K-Core Decomposition

A k-core of a graph is a maximal connected subgraph in which every vertex is connected to at least k vertices in the subgraph. To obtain the k-core of a graph, the algorithm first deletes the vertices whose outdegree is less than k. It then updates the outdegree of the neighbors of the deleted vertices, and if that causes a vertex’s outdegree to fall below k, it will also delete that vertex. The algorithm repeats this operation until every vertex left in the subgraph has an outdegree of at least k.

Our algorithm takes a range of values for k and returns the set of the vertices that constitute the k-core with the highest possible value of k within the range. It is an implementation of Algorithm 2 in Scalable K-Core Decomposition for Static Graphs Using a Dynamic Graph Data Structure, Tripathy et al., IEEE Big Data 2018.

Time complexity

O(E), where E is the number of edges in the graph.

Specifications

tg_kcore(STRING v_type, STRING e_type, INT k_min = 0, INT k_max = -1,
BOOL print_accum = TRUE, STRING attr = "", STRING file_path = "",
BOOL show_membership = FALSE, BOOL show_shells=FALSE)

Parameters

Parameter Description

v_type

Vertex type to include in the k-core

e_type

Edge type to count for k-core connections

k_min

Minimum value of k. If the actual maximum core is below k_min, the algorithm will return an empty set.

k_max

Maximum value of k. If k_max is smaller than k_min, the algorithm will ignore this parameter and keep looking for k-cores until it reaches a value of k where a k-core cannot be found.

show_membership

If show_membership is true, the algorithm will return the k-cores found for every value of k within the range provided. For each k-core, the results will include its member vertices.

show_shells

The *k**-shell* is the set of vertices that are part of the k-core but not part of the (k+1)-core. If show_shells is true, the algorithm will return the k-shells found for every value of k. within the range provided. For each k-shell, the results will include its member vertices.

print_accum

Boolean value that decides whether the algorithm will return output in JSON

attr

Optional. An attribute of the vertex to save the core level of the vertex to. If attr is provided, the core level of the vertex will be saved to this attribute of the vertex.

file_path

Optional. If file_path is provided, the algorithm will output results to a file specified by the file path in CSV format.

Example

In the example below based on the social graph from GSQL 101, we can see that Dan, Tom, and Jenny make up a 2-core, which is the max-core of the graph:

image

If we run the kcore algorithm on this small graph like so:

RUN QUERY tg_kcore("person", "friendship", 0, -1, TRUE, "", "", FALSE, FALSE)

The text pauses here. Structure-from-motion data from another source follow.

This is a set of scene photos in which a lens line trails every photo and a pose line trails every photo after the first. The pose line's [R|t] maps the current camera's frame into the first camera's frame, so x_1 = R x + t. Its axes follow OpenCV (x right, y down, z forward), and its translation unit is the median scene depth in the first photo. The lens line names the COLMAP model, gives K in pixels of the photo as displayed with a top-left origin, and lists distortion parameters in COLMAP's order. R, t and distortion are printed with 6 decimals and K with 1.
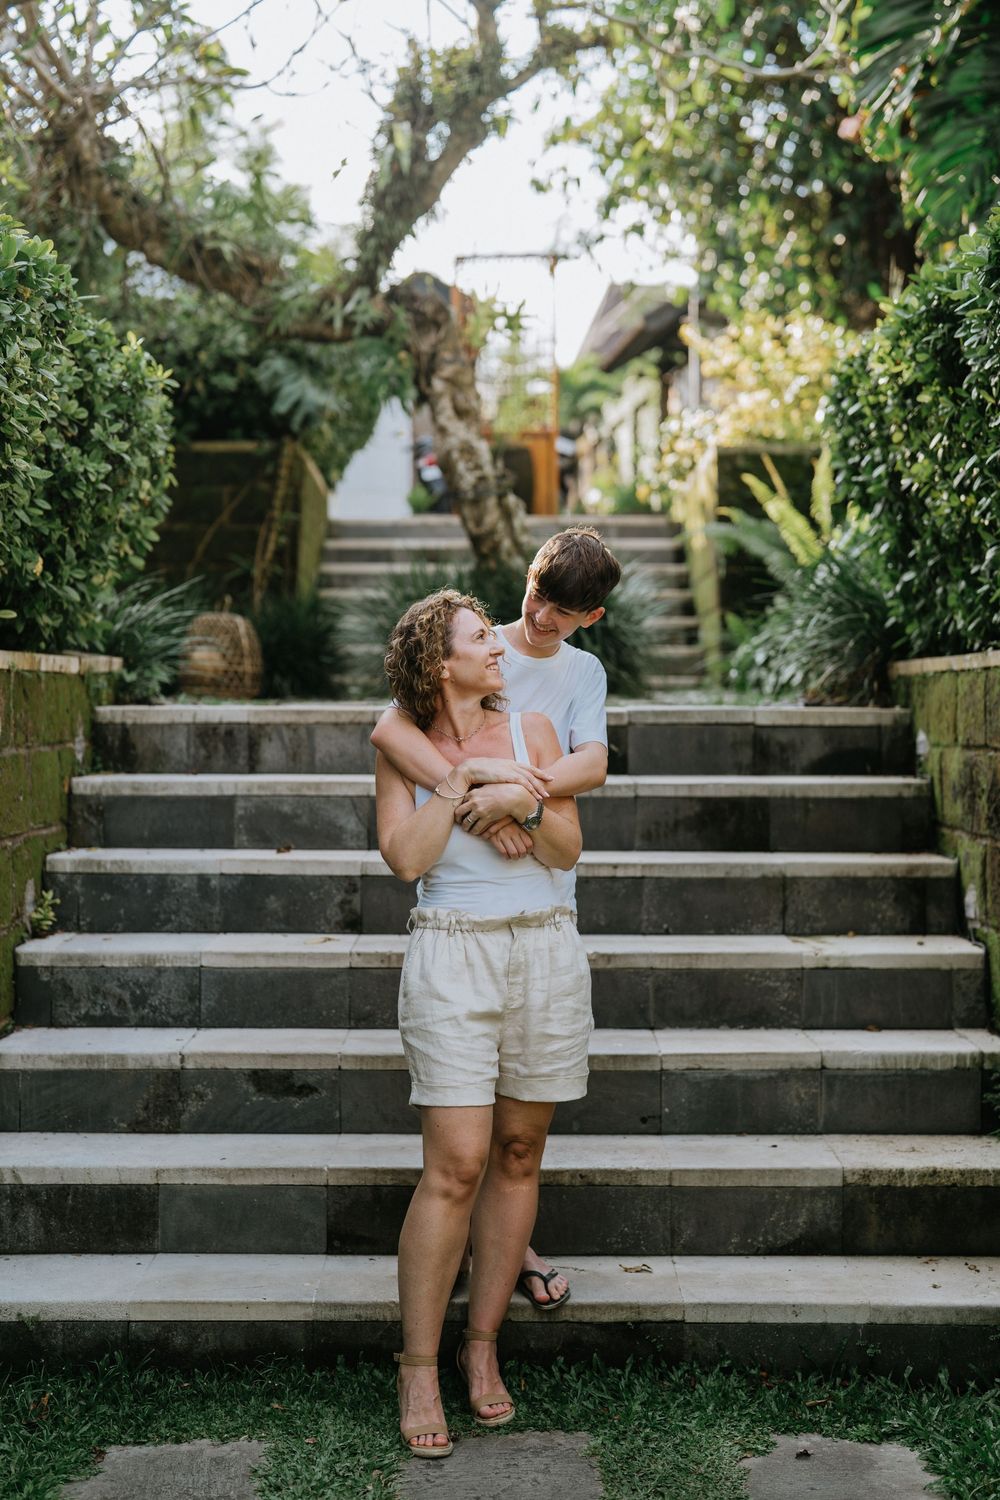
lens RADIAL K [[2099.0, 0, 493.3], [0, 2099.0, 750.9], [0, 0, 1]] dist [-0.119345, 1.104732]
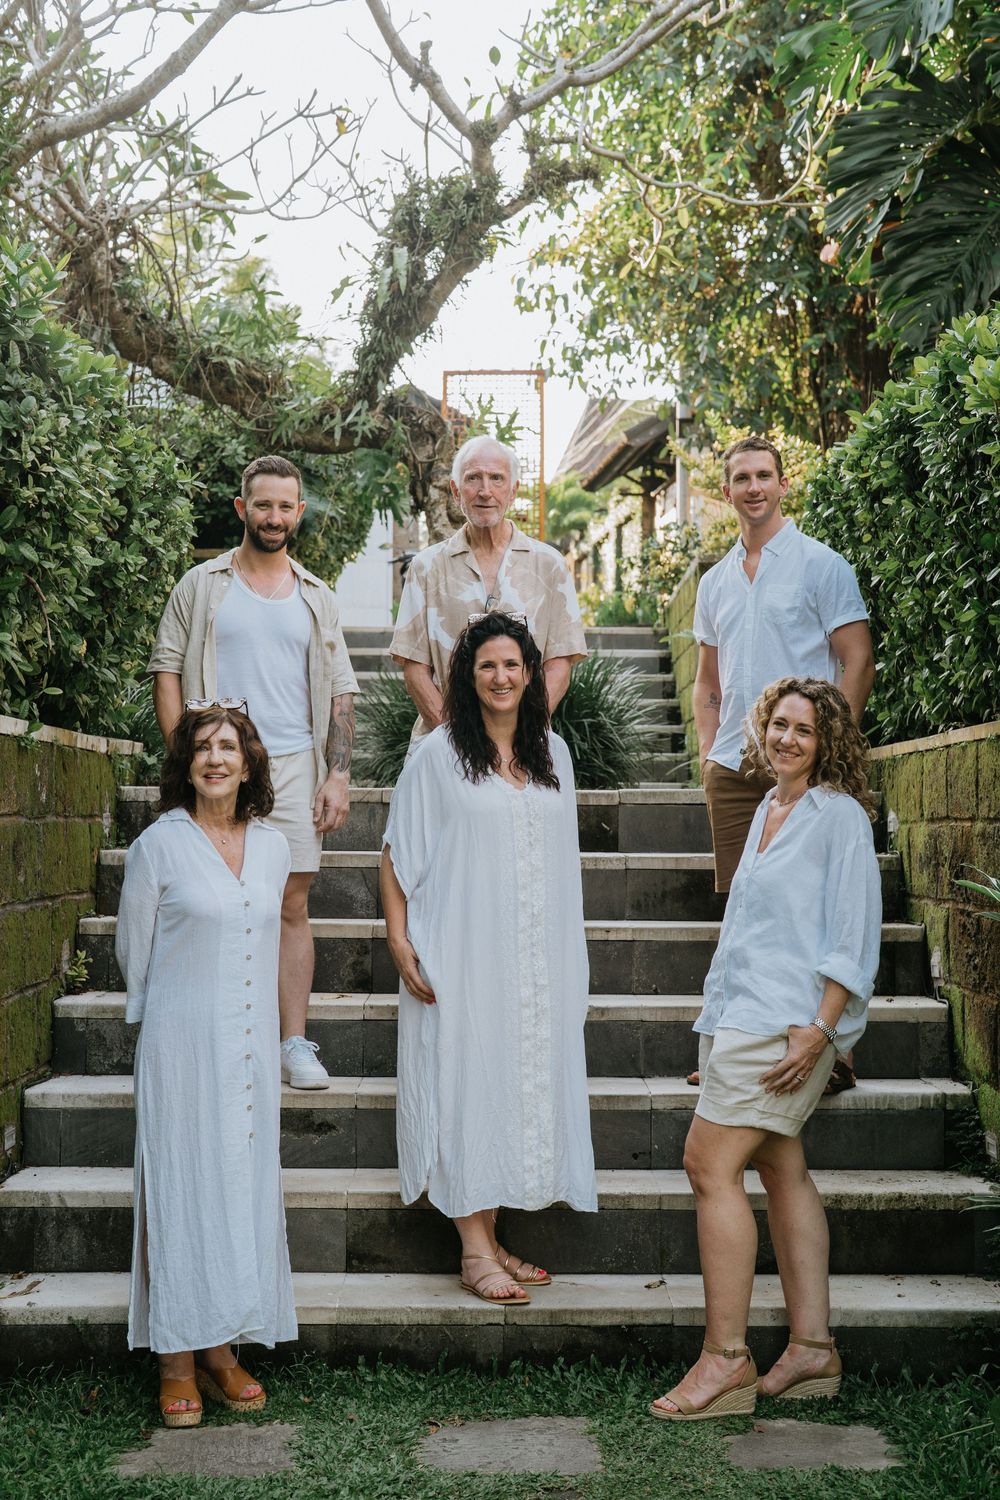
lens RADIAL K [[2169.8, 0, 500.0], [0, 2169.8, 750.0], [0, 0, 1]] dist [-0.103177, 1.108167]
pose [[0.999901, 0.004496, 0.013340, -0.011949], [-0.003693, 0.998214, -0.059627, 0.027403], [-0.013584, 0.059572, 0.998132, -0.112718]]
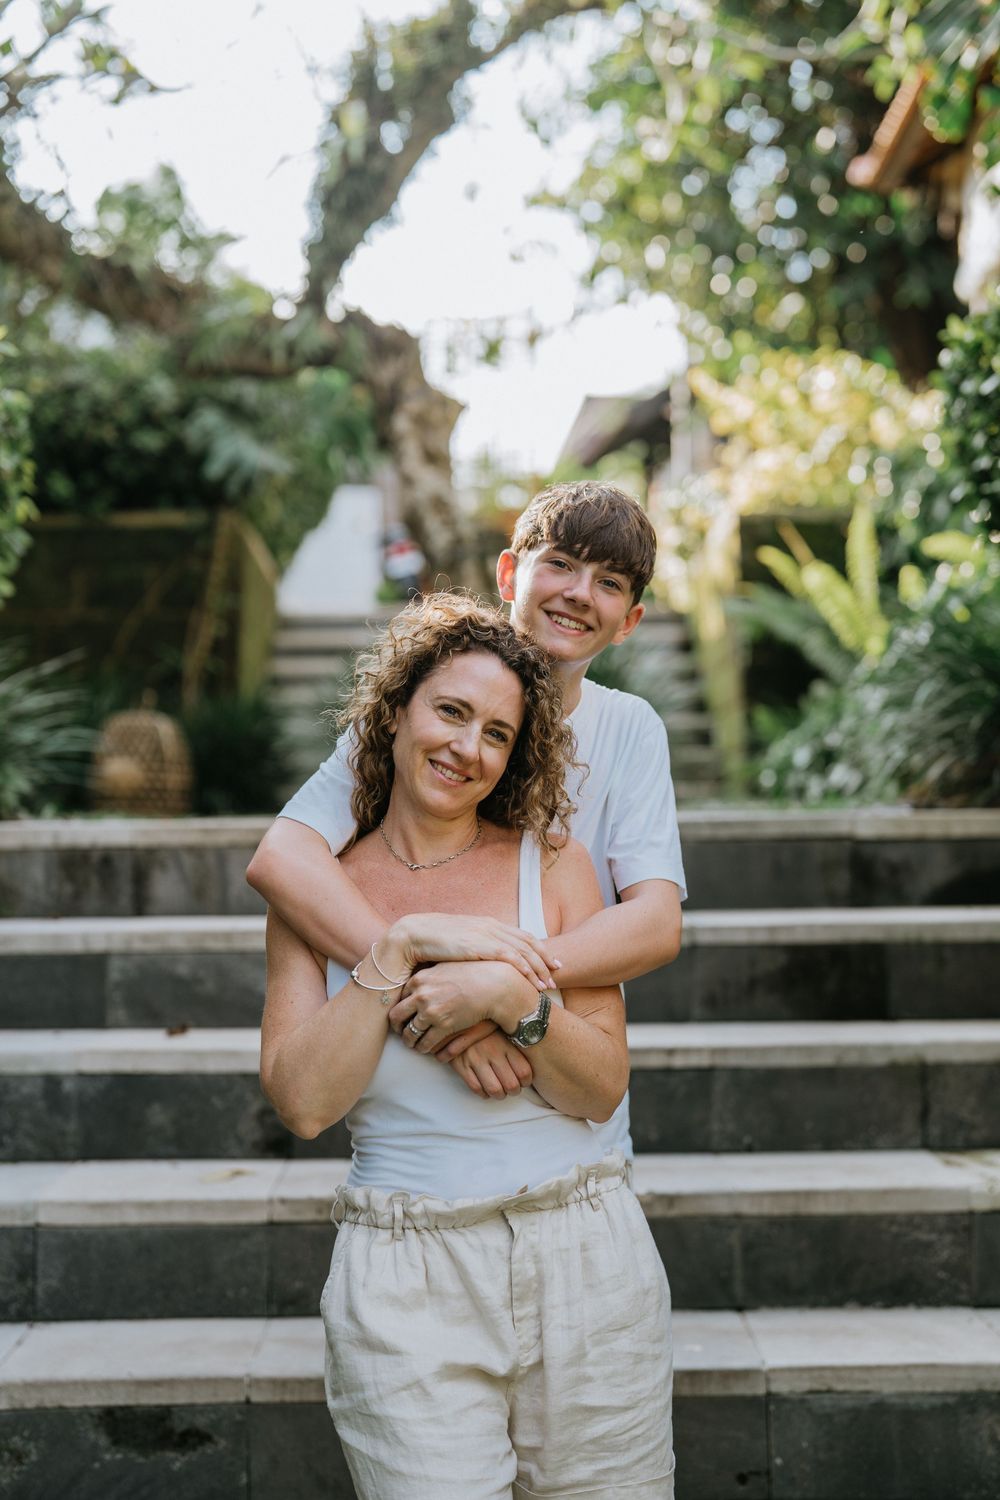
lens RADIAL K [[2169.8, 0, 500.0], [0, 2169.8, 750.0], [0, 0, 1]] dist [-0.103177, 1.108167]
pose [[0.999779, -0.014628, 0.015105, -0.004877], [0.015479, 0.998205, -0.057860, -0.001512], [-0.014232, 0.058081, 0.998210, 0.289604]]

Here is the returned JSON response, which includes a 2-core that is comprised of Dan, Jenny, and Tom:

[
  {
    "core_size": 3,
    "k": 2,             // the k-core with the highest possible k is returned
    "max_core": [
      {
        "attributes": {
          "@core": 2,
          "@deg": 0,
          "age": 40,
          "gender": "male",
          "name": "Tom",
          "state": "ca"
        },
        "v_id": "Tom",
        "v_type": "person"
      },
      {
        "attributes": {
          "@core": 2,
          "@deg": 0,
          "age": 34,
          "gender": "male",
          "name": "Dan",
          "state": "ny"
        },
        "v_id": "Dan",
        "v_type": "person"
      },
      {
        "attributes": {
          "@core": 2,
          "@deg": 0,
          "age": 25,
          "gender": "female",
          "name": "Jenny",
          "state": "tx"
        },
        "v_id": "Jenny",
        "v_type": "person"
      }
    ]
  }
]